There may be a small error measuring the signal.
That will affect the resulting CT value
When the initial concentration is small, the signal may not reach 50% in 30 or 40 cycles
Then we will use a lower threshold, and pay the price
Since the curve is nearly flat in the lower signals, a small error in the signal has a large impact in the concentration
Thr | CT | Concentration | Error.ratio |
---|---|---|---|
0.05 | 10.00 | 1025.1 | |
0.06 | 10.21 | 1186.4 | 0.1573 |
0.50 | 13.73 | 13624.5 | |
0.51 | 13.78 | 14054.3 | 0.0315 |
Thus, an error between signal 0.05 and 0.06 results in an apparent increase of 16% in concentration.
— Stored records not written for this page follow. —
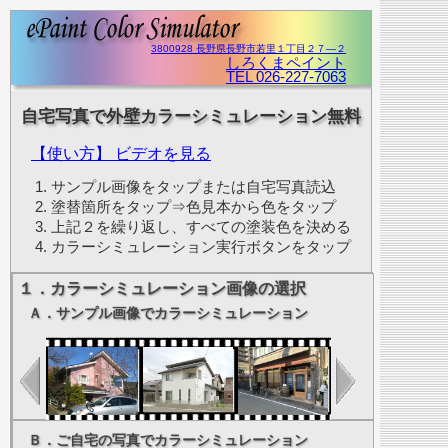
3800928 長野県長野市若里１丁目２７―２
しろくまペイント
TEL 026-227-7063
自宅写真で外壁カラーシミュレーション無料
【使い方】 ビデオを見る
サンプル画像をタップまたは自宅写真読込
塗替箇所をタップ⇒色見本から色をタップ
上記２を繰り返し、すべての塗装色を決める
カラーシミュレーション実行ボタンをタップ
１．カラーシミュレーション画像の選択
Ａ．サンプル画像でカラーシミュレーション
Ｂ．ご自宅の写真でカラーシミュレーション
But an error between signal 0.5 and 0.51 results in an error of 3%
Livak KJ, Schmittgen TD. “Analysis of relative gene expression data using real-time quantitative PCR and the 2(-Delta Delta C(T)) Method”. Methods. 2001 Dec; 25(4):402-8. doi: 10.1006/meth.2001.1262
Pfaffl, Michael W. “Relative Quantification.” In Real-Time PCR, Published by International University Line (Editor: T. Dorak), 64–82, 2007.